Der festgefahrene Bus dort war übrigens unser Transport zum Flughafen. Der Fahrer konnte der Versuchung nicht widerstehen, die zum Flughafen strebende Fahrzeugschlange auf dem unbefestigten Seitenstreifen zu überholen. Erst, als er wirklich bis zum Bodenblech feststeckte und schon Rauch vom Motor in den Innenraum stieg, gab er auf ;-)

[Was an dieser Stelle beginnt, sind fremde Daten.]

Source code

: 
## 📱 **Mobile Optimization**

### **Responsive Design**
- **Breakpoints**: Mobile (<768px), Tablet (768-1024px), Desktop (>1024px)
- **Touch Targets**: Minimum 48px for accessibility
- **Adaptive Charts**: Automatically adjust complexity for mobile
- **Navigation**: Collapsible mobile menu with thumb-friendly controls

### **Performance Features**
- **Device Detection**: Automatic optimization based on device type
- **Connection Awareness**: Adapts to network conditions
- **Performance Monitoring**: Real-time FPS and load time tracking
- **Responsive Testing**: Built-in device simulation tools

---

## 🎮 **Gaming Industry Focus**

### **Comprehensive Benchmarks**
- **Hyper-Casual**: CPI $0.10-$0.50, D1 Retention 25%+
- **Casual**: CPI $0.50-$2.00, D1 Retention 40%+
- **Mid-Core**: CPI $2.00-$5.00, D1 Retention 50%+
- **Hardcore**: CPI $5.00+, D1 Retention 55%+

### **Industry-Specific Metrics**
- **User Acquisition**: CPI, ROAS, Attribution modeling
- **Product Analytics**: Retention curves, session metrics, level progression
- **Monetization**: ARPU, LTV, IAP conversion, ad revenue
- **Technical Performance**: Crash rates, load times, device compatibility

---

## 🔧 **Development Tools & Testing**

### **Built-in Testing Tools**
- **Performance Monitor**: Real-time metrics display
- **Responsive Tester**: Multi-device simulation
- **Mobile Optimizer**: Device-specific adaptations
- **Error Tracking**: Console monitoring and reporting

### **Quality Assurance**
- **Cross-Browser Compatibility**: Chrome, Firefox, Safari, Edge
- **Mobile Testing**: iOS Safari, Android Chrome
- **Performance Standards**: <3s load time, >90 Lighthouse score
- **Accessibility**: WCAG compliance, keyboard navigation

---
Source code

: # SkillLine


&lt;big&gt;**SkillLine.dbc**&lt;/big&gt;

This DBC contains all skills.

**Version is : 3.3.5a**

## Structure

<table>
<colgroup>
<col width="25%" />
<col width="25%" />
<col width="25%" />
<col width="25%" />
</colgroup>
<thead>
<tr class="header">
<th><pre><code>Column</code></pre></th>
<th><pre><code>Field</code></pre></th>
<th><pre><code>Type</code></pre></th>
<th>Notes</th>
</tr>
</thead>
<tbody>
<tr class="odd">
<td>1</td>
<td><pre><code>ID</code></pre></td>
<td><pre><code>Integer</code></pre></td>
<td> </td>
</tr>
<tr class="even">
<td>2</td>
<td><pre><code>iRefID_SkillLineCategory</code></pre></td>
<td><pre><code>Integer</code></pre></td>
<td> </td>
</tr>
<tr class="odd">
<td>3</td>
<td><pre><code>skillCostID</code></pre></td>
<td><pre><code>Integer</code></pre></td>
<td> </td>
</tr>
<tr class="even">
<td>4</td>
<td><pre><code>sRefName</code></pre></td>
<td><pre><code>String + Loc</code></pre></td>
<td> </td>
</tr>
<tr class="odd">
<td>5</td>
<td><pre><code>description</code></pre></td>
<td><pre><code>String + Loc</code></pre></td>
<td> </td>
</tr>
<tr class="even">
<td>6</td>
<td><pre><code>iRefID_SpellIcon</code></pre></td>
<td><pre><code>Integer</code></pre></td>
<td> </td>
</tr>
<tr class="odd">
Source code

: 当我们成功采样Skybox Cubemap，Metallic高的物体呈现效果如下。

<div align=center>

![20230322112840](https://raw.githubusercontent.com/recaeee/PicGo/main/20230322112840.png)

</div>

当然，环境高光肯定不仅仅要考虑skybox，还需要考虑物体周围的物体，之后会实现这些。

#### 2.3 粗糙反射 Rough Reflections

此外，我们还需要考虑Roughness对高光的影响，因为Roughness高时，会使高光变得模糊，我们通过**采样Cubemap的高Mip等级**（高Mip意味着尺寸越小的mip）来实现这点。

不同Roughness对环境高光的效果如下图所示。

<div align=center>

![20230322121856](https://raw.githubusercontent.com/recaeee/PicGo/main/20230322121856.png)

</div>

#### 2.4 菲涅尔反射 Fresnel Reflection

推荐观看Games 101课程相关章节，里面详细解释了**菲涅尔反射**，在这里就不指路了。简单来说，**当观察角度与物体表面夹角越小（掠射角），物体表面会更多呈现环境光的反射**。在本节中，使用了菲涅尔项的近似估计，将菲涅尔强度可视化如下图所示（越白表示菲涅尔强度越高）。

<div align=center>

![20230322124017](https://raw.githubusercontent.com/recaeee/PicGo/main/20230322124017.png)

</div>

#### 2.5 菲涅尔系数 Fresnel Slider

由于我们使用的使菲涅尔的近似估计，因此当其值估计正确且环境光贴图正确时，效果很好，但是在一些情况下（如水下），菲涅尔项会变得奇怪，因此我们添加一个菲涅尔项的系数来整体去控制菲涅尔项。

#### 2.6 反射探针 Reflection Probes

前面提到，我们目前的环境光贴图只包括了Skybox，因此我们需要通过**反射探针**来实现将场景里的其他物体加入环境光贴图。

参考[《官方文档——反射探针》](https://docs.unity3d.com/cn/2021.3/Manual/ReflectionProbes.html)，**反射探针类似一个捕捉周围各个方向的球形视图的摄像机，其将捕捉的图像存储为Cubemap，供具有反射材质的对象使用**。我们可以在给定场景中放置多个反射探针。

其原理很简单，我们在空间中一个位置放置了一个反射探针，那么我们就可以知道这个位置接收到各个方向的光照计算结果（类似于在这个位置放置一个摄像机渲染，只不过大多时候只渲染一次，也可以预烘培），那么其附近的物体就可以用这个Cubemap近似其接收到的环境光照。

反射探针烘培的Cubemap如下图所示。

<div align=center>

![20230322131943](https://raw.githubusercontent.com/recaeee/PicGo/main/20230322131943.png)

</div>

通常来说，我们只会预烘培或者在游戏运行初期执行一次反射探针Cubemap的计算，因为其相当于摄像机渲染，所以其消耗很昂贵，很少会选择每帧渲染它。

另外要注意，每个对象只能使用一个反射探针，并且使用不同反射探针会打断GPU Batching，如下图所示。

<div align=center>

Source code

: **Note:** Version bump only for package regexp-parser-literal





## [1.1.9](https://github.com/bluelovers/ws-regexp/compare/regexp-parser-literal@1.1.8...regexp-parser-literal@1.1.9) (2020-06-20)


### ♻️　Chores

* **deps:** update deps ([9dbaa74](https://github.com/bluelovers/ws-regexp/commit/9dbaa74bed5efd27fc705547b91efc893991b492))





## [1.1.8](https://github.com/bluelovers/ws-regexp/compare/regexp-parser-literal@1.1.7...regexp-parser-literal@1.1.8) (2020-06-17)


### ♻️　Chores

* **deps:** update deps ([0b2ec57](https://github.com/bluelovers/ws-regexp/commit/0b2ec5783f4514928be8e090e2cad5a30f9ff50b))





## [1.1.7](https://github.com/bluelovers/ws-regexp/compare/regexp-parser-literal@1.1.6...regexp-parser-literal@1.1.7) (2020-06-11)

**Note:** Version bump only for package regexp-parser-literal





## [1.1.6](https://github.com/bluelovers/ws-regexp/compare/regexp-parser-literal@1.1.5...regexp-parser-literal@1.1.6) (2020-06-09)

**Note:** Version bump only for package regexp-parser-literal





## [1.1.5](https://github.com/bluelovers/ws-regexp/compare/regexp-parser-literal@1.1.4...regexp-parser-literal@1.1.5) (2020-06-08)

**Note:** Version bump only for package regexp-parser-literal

Das Fazit aller Teilnehmer der Exkursion ist uneingeschränkt positiv. Neben der Vertiefung der Kenntnisse im Bereich Wasserkraftanlagen und Stauanlagen wurden Einsichten in die Situation Rußlands und nicht zuletzt in die Situation der teilnehmenden russischen Studenten gewonnen, die so nur bei einem engen und angeregten Kontakt wie auf einer zweiwöchigen gemeinsamen Flußexkursion entstehen konnten. Nicht zuletzt trugen dabei das weitgehend gute Wetter und das Erlebnis der Distanzen und der landschaftlichen Weite auf Mütterchen Wolga bei. Nicht nur der Verfasser dieser Zeilen denkt gern an diese Zeit zurück und würde vom Fleck weg diese Exkursion wiederholen.